Grußwort von Evelyn Konrad, Jenős Tochter, zur Stolpersteinverlegung am 26. Juni 2022

Es ist rührend für mich, und für meine vier Kinder, wie liebevoll der 1. FCN alljährlich mit dem Schulprojekt „Jenö Konrad Cup – Fußball trifft auf Geschichte“ an meinen Vati gedenkt. Zu wissen, dass mit dem heutigen Tag vor dem Nürnberger Stadion und vor unserer damaligen Wohnung in der Bingstraße ein Stolperstein auf das Schicksal meines Vaters hinweist, geht uns allen sehr nahe.

Es tut mir und meinen Söhnen mit ihren Familien unheimlich leid, dass wir bei diesem feierlichen Akt nicht dabei sein können. Ich löse gerade meinen Landsitz in Southampton auf und ziehe ganz nach New York. Da sind viele Dinge zu tun, die meine Anwesenheit in New York erfordern. Aber ich darf Ihnen versichern, wir alle sind mit unserem ganzen Herzen bei Ihnen. Und ich weiß ganz bestimmt, dass ich nächstes Jahr noch einmal nach Nürnberg kommen werden.

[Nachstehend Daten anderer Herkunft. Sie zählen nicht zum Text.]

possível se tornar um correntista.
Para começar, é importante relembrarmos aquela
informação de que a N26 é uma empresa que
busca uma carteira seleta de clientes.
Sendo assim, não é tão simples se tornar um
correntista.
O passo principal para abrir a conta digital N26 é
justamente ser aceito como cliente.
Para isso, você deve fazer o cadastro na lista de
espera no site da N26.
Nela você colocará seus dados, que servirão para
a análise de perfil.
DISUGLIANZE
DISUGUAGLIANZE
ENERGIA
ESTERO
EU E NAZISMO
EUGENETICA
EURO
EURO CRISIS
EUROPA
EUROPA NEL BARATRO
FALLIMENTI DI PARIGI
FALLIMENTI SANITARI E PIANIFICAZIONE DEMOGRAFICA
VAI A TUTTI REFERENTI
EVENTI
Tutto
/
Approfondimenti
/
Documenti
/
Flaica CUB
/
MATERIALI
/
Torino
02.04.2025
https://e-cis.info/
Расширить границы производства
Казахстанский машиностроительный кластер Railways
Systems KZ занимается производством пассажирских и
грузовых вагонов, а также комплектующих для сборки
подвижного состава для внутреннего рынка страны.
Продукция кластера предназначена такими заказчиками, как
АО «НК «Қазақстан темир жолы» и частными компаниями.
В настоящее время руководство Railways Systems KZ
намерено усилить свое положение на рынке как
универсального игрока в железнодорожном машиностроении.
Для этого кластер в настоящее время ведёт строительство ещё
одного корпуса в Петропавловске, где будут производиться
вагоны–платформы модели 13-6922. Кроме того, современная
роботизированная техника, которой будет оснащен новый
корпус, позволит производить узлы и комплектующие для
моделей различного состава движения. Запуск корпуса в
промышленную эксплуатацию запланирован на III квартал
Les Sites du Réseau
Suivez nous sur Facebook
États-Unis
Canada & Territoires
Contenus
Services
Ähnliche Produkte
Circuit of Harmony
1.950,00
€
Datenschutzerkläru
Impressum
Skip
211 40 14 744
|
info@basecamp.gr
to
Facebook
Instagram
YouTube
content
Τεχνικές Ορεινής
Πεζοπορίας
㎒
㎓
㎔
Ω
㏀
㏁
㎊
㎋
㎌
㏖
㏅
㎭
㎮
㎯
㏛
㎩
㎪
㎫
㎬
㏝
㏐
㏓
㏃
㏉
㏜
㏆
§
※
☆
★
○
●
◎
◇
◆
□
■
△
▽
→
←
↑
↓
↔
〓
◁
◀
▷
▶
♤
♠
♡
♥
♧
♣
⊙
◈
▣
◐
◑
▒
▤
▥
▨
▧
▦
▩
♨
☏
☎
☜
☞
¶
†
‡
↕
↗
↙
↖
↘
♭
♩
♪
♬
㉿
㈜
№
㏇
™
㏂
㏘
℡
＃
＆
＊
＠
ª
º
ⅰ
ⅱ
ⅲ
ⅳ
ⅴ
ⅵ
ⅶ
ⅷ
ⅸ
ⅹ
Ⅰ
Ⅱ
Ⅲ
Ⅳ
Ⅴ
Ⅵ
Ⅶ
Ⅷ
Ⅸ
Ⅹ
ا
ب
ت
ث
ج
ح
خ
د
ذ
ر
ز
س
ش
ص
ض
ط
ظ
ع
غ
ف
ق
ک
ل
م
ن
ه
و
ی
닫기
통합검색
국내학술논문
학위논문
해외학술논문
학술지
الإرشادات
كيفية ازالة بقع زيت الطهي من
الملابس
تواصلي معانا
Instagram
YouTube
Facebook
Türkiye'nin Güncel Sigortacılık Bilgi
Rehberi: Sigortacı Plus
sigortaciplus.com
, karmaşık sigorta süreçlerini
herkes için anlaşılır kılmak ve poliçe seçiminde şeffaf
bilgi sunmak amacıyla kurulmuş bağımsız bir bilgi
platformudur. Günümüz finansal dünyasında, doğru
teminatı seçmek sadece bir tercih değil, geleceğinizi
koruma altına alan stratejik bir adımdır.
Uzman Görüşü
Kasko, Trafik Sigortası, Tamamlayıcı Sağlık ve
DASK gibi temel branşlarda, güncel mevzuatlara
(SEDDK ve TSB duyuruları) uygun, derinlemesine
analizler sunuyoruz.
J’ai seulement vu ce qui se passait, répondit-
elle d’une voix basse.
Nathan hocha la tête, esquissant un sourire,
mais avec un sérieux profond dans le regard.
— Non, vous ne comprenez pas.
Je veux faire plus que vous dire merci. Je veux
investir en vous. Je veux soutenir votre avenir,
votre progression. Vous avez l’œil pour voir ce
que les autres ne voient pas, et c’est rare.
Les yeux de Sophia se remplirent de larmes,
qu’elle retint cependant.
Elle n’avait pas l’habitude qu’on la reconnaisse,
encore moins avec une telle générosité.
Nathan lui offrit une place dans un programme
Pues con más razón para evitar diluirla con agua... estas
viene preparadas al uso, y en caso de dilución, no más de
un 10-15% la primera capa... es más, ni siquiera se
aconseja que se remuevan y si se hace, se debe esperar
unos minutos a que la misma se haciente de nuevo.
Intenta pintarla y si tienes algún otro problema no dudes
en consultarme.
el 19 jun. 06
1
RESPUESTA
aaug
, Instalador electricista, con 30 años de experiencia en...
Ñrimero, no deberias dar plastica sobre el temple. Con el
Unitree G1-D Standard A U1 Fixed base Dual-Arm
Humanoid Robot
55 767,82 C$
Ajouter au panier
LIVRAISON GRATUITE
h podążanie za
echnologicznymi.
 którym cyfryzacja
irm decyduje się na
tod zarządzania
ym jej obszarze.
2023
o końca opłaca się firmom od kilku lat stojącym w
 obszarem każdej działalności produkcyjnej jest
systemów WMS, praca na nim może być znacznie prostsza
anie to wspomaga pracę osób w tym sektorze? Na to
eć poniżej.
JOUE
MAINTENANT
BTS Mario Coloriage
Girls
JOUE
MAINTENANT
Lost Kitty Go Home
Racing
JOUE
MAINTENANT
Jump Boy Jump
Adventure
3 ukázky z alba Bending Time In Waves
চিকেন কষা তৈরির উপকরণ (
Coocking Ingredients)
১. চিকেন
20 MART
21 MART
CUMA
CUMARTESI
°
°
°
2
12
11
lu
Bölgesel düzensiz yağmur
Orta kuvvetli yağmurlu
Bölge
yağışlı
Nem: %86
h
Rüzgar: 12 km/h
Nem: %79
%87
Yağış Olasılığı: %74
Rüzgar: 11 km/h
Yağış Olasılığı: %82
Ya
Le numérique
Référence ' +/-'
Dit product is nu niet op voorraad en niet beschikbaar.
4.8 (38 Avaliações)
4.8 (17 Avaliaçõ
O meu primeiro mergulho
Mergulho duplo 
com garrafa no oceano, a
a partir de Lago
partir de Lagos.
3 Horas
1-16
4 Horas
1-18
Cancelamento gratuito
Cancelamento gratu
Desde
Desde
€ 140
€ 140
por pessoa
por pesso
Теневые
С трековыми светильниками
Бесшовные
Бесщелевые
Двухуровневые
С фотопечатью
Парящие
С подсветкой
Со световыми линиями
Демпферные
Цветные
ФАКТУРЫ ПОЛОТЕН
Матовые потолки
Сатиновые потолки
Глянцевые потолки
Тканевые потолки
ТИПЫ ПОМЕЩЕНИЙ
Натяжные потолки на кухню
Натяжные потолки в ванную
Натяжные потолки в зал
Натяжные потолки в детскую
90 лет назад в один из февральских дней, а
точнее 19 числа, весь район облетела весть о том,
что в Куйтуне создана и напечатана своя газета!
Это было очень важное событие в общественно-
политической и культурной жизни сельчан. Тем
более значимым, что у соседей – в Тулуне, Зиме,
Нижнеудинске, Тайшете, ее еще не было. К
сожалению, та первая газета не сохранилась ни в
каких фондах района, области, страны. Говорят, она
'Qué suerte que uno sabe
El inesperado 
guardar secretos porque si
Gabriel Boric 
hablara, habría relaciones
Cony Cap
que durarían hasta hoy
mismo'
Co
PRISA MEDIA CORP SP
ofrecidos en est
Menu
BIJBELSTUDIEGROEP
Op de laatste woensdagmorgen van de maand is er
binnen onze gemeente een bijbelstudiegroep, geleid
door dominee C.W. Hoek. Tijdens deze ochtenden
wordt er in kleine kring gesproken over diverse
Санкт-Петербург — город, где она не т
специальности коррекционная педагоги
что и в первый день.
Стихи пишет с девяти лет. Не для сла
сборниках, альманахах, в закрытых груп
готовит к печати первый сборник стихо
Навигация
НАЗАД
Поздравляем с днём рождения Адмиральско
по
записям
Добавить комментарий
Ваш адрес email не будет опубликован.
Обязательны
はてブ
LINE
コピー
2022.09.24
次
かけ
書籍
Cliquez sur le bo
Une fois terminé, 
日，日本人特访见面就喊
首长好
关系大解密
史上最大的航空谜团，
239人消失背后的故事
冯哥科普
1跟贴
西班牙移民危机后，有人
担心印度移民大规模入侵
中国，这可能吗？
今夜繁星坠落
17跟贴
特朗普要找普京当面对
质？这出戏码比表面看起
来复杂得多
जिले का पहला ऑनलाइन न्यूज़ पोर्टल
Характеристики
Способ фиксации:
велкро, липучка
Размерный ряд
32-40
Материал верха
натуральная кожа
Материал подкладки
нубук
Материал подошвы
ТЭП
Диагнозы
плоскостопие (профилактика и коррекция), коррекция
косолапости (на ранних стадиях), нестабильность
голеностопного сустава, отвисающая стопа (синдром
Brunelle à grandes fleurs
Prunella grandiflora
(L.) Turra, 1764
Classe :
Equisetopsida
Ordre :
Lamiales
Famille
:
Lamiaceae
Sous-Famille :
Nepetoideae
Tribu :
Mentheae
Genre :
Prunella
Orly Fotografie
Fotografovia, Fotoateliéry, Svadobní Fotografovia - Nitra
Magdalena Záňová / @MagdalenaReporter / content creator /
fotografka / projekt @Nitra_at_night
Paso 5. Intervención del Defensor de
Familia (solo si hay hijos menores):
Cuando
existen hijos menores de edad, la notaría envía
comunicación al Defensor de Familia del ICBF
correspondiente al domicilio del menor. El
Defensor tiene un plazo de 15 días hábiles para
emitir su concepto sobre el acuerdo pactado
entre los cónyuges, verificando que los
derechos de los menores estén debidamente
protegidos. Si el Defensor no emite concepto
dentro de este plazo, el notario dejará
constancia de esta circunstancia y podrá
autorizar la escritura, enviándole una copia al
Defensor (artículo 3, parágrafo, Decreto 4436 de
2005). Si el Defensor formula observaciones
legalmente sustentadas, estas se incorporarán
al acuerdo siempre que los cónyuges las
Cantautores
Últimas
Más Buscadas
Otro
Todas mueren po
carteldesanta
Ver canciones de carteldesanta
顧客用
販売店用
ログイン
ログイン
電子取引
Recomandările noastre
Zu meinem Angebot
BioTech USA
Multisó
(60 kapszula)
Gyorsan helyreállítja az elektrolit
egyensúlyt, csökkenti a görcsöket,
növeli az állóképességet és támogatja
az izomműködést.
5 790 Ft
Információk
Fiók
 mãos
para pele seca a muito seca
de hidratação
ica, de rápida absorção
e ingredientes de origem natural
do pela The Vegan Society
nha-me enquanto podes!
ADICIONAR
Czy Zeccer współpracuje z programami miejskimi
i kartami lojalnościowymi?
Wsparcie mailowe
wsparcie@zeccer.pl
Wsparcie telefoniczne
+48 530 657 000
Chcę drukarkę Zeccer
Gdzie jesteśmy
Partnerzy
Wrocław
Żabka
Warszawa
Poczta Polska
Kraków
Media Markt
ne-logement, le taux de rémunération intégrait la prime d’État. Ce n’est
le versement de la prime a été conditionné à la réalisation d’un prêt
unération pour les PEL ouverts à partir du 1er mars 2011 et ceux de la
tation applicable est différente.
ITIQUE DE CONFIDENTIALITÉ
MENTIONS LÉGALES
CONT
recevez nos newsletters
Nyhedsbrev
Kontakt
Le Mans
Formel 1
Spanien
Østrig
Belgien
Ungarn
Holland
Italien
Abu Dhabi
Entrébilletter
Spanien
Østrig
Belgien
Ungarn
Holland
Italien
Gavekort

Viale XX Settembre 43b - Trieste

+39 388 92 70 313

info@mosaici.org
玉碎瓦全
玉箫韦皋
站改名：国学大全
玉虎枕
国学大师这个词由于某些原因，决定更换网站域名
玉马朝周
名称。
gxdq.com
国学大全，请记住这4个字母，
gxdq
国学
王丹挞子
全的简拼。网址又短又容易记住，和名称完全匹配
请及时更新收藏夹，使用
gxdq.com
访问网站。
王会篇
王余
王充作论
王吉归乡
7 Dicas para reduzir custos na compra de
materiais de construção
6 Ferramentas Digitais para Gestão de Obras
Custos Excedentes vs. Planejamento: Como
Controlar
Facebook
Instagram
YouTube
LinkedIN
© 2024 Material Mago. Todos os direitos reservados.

Was meinen Vati am meisten gefreut hätte, ist, dass es Schülerinnen und Schüler waren, die diese Idee für die Stolpersteine hatten und dies auch in die Tat umgesetzt haben. Das ist gewissermaßen das passendste, was passieren konnte, denn Vati hatte sich immer für die Jugend eingesetzt und interessiert.

Mein Vati war ein unheimlich feiner Mensch. Er hatte Kinder und Jugendliche ganz besonders gern und hatte sehr viel Geduld mit ihnen. Auch mit mir: Er hat mir immer das Vertrauen gegeben, dass ich keine Angst vor Niederlagen haben soll. Niederlagen gehören zum Erfolg dazu, von Niederlagen könne man viel lernen, hat er immer gesagt.

Ich bin jetzt 93 Jahre alt und sage, nur noch sechseinhalb Jahre bis ich 100 bin. Damals vor 90 Jahren war ich noch zu jung, um mich selbst zu erinnern. Aus Erzählungen weiß ich aber, dass sich meine Eltern in Nürnberg sehr wohl gefühlt haben. Sie haben oft und liebevoll von diesen zwei Jahren gesprochen, die wir hier waren. Es gibt wenig, an das ich mich noch erinnere, aber den Abschied weiß ich noch genau. Am Bahnhof stand der Club-Vorstand mit Rosen für Mutti. Die wollten nicht, dass wir gehen. Sie waren sehr anständig und haben sich immer vornehm benommen.

Mein Vati hat immer betont, dass er nach dem Hetzartikel nicht davongelaufen ist. Ich bin nicht davongelaufen, ich bin weggegangen, hat er immer gesagt. Im August 1932 hatte er genau gesehen und gespürt, wie sich die Dinge ein paar Monate später in Deutschland würden entwickeln werden. Dieses feine Gespür für aufkeimenden und wachsenden Antisemitismus hatte ihm und letztlich auch mir und meiner Mutti das Leben gerettet.

Ich möchte den heute Anwesenden sein Lebensmotto mit auf den Weg geben: Immer freudig in die Zukunft schauen, und ohne Angst und ohne Furcht leben. Mein Vati war stets total positiv. Er hatte immer Pläne für die Zukunft gemacht und diese Pläne auch durchgeführt. Das ist es, was ich von ihm geerbt habe. Talent habe ich keines, aber diese Lebensanschauung.

Ich bin unerhört dankbar, für das, was hier vom 1. FC Nürnberg für die Menschenrechte gemacht wurde und weiter gemacht wird. Machen Sie weiter so, damit sich so etwas wie mit meinem Vati nicht wiederholen wird.